ISCA Archive Interspeech 2024
ISCA Archive Interspeech 2024

Hierarchical Distribution Adaptation for Unsupervised Cross-corpus Speech Emotion Recognition

Cheng Lu, Yuan Zong, Yan Zhao, Hailun Lian, Tianhua Qi, Björn Schuller, Wenming Zheng

The primary issue of unsupervised cross-corpus speech emotion recognition (SER) is that domain shift between the training and testing data undermines the SER model’s ability to generalize on unknown testing datasets. In this paper, we propose a straightforward and effective strategy, called Hierarchical Distribution Adaptation (HDA), to address the domain bias issue. HDA leverages a hierarchical emotion representation module based on nested Transformers to extract speech emotion features at different levels (e.g., frame/segment/utterance-level), for capturing multiple-scale emotion correlations in speech.

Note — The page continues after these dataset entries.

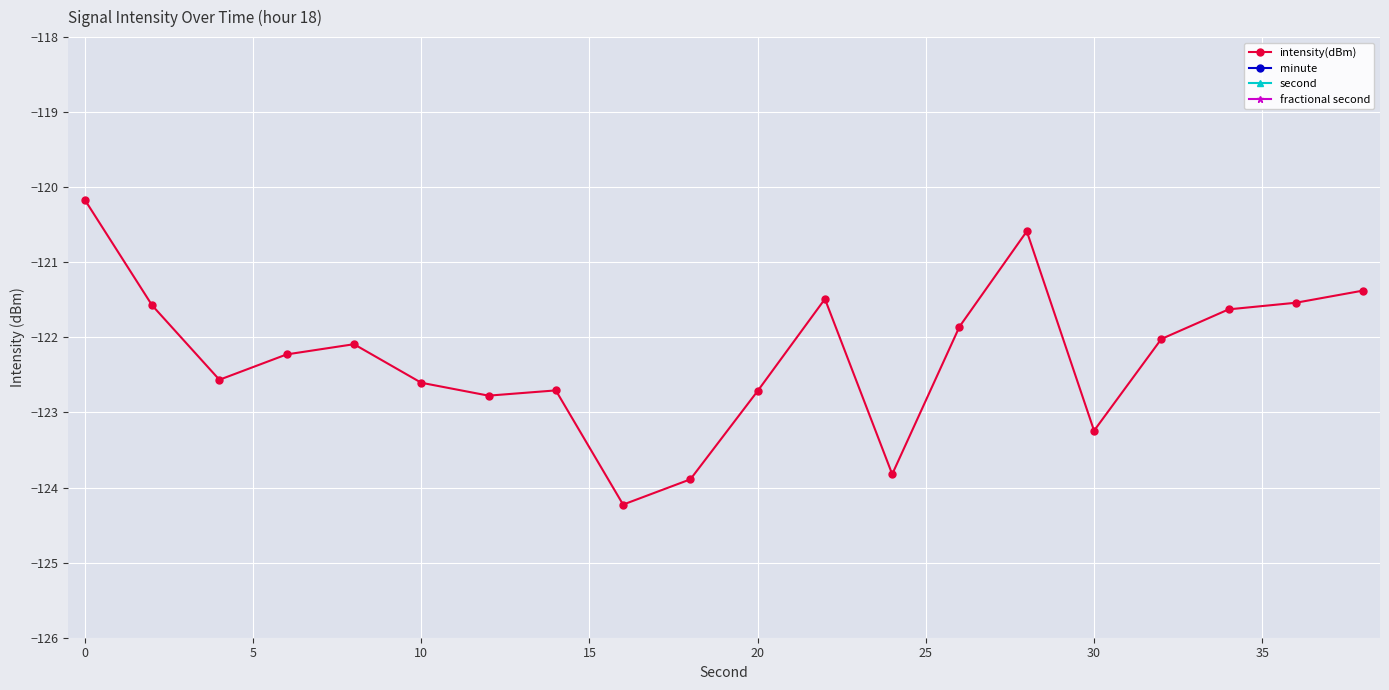

True or false: fractional second and intensity(dBm) cross at least once.

False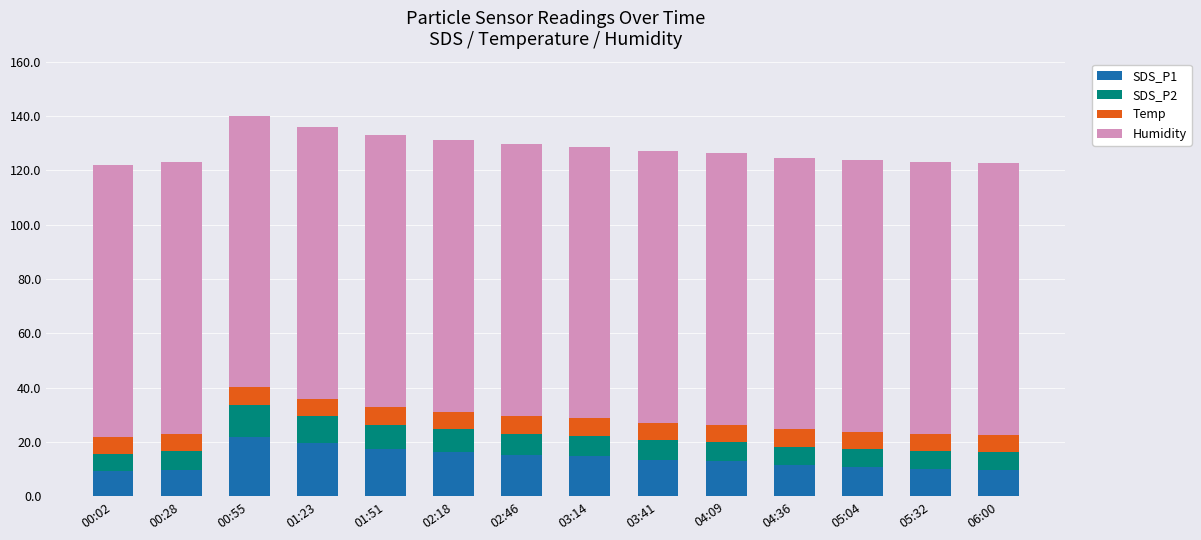

What is the minimum value for SDS_P1?

9.4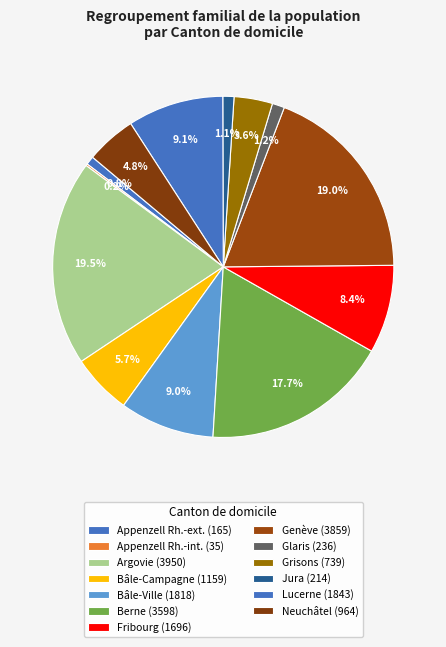

To the nearest percent, what percentage of the pie is Fribourg?

8%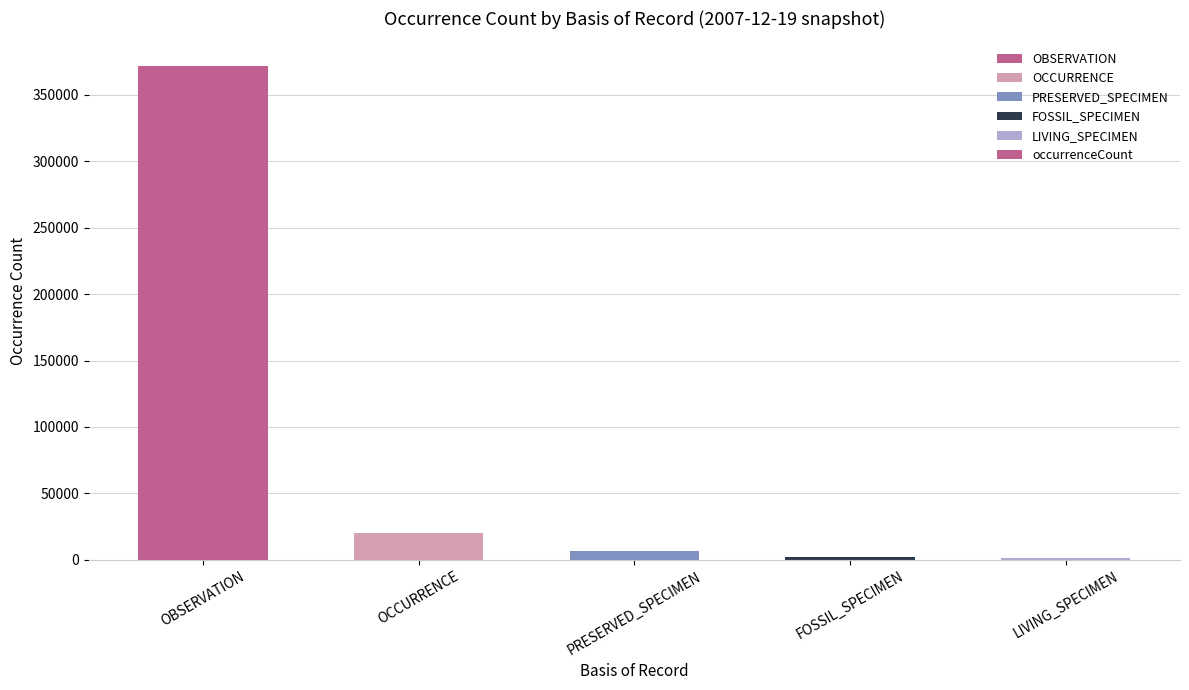

True or false: the data shows 371617 at OBSERVATION.

True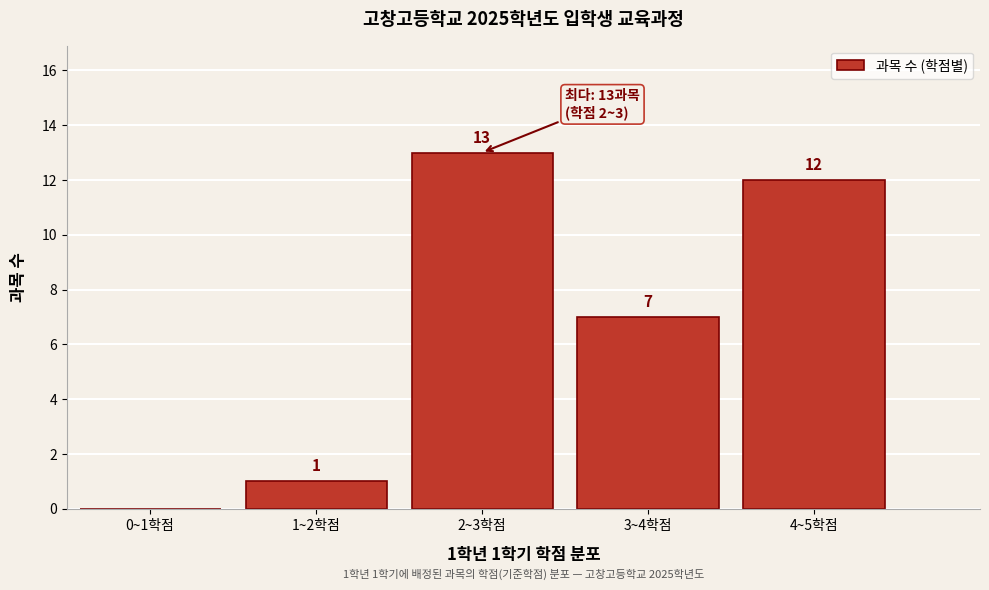

Reading left to right, what are all the values shown in this chart?

0~1학점=0	1~2학점=1	2~3학점=13	3~4학점=7	4~5학점=12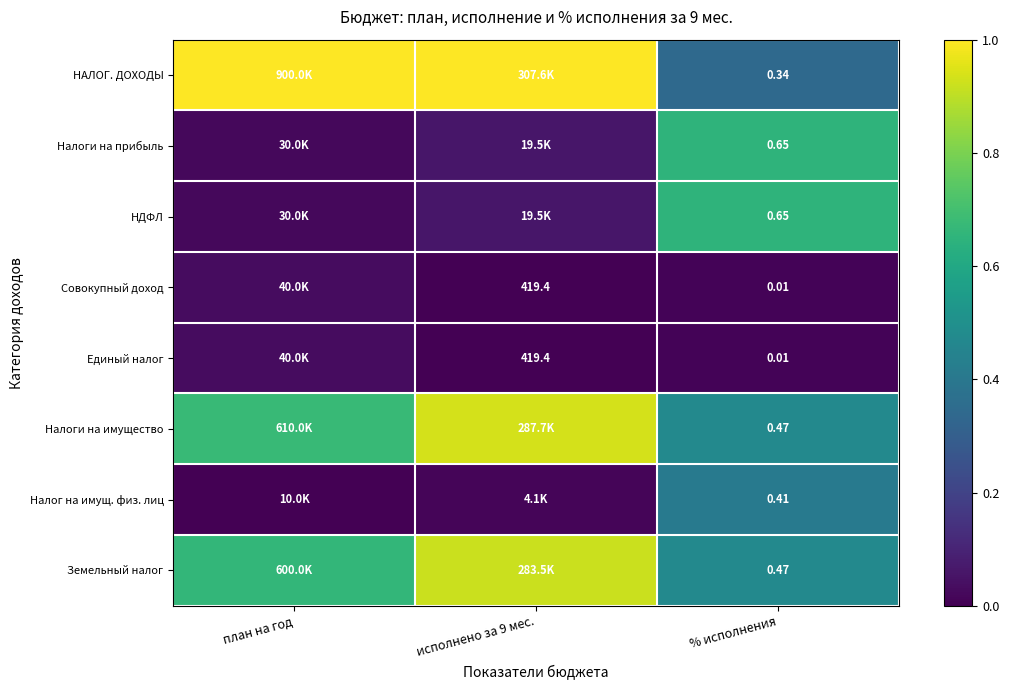

Which series has the largest total across all categories?

НАЛОГ. ДОХОДЫ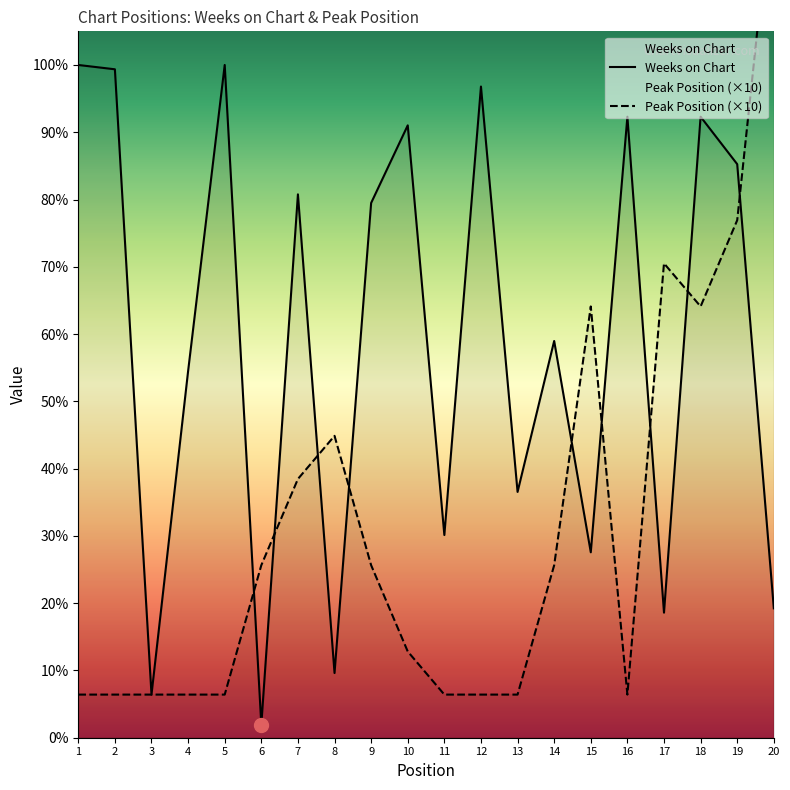

Where do Peak Position and Weeks on Chart first cross each other?

5 and 6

Furthermore, a hierarchical distribution adaptation module, including frame-level distribution adaptation (FDA), segment- level distribution adaptation (SDA), and utterance-level distribution adaptation (UDA), is developed to align the hierarchical-level emotion representations of the training and testing speech samples to effectively eliminate domain discrepancy. Extensive experimental results demonstrate the superiority of our proposed HDA over other state-of-the art (SOTA) methods.